In this baseline example, the update may negatively affect the loss of some elements of the batch.

import torch
from torch.nn import Linear, MSELoss, ReLU, Sequential
from torch.optim import SGD

from torchjd.aggregation import UPGrad
from torchjd.autojac import backward

X = torch.randn(8, 16, 10)
Y = torch.randn(8, 16)

model = Sequential(Linear(10, 5), ReLU(), Linear(5, 1))
loss_fn = MSELoss(reduction="none")

params = model.parameters()
optimizer = SGD(params, lr=0.1)
aggregator = UPGrad()


for x, y in zip(X, Y):
    y_hat = model(x).squeeze(dim=1)  # shape: [16]
    losses = loss_fn(y_hat, y)  # shape: [16]
    optimizer.zero_grad()
    backward(losses, aggregator)


    optimizer.step()

Here, we compute the Jacobian of the per-sample losses with respect to the model parameters and use it to update the model such that no loss from the batch is (locally) increased.

import torch
from torch.nn import Linear, MSELoss, ReLU, Sequential
from torch.optim import SGD

from torchjd.aggregation import UPGradWeighting
from torchjd.autogram import Engine

X = torch.randn(8, 16, 10)
Y = torch.randn(8, 16)

model = Sequential(Linear(10, 5), ReLU(), Linear(5, 1))
loss_fn = MSELoss(reduction="none")

params = model.parameters()
optimizer = SGD(params, lr=0.1)
weighting = UPGradWeighting()
engine = Engine(model.modules(), batch_dim=0)

for x, y in zip(X, Y):
    y_hat = model(x).squeeze(dim=1)  # shape: [16]
    losses = loss_fn(y_hat, y)  # shape: [16]
    optimizer.zero_grad()
    gramian = engine.compute_gramian(losses)  # shape: [16, 16]
    weights = weighting(gramian)  # shape: [16]
    losses.backward(weights)
    optimizer.step()

Here, the per-sample gradients are never fully stored in memory, leading to large improvements in memory usage and speed compared to autojac, in most practical cases.
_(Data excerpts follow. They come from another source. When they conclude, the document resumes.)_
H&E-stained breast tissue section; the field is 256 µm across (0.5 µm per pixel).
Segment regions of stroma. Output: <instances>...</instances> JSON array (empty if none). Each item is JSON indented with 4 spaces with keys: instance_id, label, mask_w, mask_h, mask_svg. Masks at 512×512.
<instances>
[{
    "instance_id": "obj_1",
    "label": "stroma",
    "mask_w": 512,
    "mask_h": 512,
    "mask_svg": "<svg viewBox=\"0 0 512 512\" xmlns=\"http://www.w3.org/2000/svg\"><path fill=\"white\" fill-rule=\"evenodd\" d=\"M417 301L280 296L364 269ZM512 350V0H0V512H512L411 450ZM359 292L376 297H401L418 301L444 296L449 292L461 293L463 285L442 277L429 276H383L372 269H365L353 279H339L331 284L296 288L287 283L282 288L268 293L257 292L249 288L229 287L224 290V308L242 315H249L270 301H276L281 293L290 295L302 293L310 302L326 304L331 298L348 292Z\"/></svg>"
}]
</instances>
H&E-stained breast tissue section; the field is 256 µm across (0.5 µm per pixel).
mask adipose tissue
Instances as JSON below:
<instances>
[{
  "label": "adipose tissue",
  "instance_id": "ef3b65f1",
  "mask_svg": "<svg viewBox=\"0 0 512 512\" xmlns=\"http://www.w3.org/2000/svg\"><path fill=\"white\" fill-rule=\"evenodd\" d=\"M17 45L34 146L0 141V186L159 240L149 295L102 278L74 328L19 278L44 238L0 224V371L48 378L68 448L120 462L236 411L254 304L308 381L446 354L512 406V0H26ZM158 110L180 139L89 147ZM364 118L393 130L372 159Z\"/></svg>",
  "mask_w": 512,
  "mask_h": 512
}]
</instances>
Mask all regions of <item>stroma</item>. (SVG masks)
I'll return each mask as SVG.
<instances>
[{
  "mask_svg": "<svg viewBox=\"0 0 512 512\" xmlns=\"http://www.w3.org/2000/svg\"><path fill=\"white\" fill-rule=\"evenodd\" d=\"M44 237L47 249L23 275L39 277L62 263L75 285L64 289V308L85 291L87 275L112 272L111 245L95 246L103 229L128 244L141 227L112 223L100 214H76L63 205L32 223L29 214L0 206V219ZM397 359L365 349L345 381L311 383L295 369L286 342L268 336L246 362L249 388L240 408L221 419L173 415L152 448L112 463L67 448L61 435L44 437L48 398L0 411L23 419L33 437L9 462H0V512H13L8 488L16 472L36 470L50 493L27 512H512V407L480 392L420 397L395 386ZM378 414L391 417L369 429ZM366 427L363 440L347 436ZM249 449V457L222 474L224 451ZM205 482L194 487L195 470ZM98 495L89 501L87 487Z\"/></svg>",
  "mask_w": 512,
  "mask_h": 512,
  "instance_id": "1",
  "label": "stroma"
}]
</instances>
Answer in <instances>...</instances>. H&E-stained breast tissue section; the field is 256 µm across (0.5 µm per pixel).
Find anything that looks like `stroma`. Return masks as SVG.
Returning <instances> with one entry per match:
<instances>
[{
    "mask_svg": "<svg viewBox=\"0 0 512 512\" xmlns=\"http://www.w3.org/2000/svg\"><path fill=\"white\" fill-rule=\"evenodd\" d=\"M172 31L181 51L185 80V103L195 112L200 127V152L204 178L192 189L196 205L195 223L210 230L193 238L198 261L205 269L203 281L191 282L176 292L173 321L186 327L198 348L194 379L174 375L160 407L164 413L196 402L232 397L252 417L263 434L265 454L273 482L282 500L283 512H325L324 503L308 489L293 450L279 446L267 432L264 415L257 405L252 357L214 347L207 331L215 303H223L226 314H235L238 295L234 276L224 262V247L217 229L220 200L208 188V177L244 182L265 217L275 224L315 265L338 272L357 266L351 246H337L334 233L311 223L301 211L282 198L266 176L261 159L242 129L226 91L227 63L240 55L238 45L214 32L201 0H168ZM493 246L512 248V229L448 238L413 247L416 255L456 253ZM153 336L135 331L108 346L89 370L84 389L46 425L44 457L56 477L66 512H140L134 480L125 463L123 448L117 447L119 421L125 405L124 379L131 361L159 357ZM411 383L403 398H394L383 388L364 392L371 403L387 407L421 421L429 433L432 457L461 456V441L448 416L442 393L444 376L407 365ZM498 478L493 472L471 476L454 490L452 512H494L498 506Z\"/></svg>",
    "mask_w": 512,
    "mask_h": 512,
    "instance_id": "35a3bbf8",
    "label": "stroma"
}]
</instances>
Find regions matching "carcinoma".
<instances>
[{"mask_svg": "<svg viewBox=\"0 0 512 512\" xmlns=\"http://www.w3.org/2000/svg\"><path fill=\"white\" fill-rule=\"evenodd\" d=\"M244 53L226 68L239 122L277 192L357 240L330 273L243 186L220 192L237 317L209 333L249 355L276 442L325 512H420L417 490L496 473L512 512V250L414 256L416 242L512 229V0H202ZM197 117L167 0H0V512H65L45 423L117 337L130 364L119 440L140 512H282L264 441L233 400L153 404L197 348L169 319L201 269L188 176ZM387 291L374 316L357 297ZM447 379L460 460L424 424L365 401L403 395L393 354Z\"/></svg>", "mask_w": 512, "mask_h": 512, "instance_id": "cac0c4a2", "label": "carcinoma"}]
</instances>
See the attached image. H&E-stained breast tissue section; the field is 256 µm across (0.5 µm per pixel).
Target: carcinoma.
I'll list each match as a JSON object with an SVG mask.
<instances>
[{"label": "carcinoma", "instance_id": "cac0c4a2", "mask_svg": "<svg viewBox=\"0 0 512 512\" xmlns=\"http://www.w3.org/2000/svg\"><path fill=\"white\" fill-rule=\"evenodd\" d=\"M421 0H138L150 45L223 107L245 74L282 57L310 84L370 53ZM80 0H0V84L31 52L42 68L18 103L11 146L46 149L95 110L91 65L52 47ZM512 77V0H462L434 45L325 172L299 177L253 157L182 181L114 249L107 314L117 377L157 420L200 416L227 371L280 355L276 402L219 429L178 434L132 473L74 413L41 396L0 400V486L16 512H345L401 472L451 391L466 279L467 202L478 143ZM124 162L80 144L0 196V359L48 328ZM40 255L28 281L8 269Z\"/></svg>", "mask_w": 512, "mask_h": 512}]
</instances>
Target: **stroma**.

The results should be the same as with autojac (up to tiny numerical imprecisions), as long as the model always treats each instance independently from other instances in the batch (e.g. no batch-normalization is used).

Note that in all three cases, we use the torch.optim.SGD optimizer to update the parameters of the model in the opposite direction of their .grad field. The difference comes from how this field is computed.